Electricity became a household necessity with the advent of broadcast radio in the 1920s. There were no nonelectric sub­stitutes for the radio; it served a strong public interest for the govern­ment to be able to quickly send information to its citizens, and it was therefore desirable to electrify as many homes as possible.

By the mid-1930s, electricity was considered a public utility. The Public Utilities Holding Act of 1935, among other things, gave electric utilities (hereafter "utilities") the exclusive right to provide electricity to custom­ers within a franchise service territory. In exchange for price regulation, utilities were given monopoly status to generate, transmit and distribute electricity. 

From 1935 through the mid-1970s, electricity consumption grew at an astounding rate, averaging between 7 and 10% per year. Consequently, utilities had to double their infrastructure capacity every seven to ten years. Each and every year, utili­ties increased their generation capacity by 10%, their trans­mission capacity by 10%, and their distribution capacity by 10%. Due to this, it was said that "electric utilities are con­struction companies that happen to sell electricity."

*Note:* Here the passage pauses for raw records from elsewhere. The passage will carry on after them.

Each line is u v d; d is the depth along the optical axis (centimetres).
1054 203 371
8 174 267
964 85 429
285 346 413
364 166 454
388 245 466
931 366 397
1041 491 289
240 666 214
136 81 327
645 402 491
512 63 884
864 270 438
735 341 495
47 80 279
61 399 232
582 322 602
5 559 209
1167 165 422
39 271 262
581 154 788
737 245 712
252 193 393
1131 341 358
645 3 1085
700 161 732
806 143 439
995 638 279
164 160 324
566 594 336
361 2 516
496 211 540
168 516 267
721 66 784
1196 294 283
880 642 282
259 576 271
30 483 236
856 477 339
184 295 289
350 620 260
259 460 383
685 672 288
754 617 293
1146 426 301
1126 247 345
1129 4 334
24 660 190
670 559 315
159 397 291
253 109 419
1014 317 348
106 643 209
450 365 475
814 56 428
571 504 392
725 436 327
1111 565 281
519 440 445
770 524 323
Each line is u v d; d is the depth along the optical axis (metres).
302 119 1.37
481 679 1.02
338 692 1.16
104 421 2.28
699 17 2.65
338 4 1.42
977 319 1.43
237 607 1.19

Rapid growth in electricity usage led to innovation and economies of scale. Each year, utilities had robust revenue and profit growth, even as rates declined. Investors were happy, customers were happy, regulators were happy, and utility employees were content with the security of lifelong stable employment. The energy crisis of the 1970s changed everything. In­stead of 10% load growth, most utilities experienced about 1% growth, with many areas experiencing negative growth. Major construction projects kept utility employees busy for a while, but by the mid-1980s, most construction had ceased, and utilities found themselves dramatically overstaffed.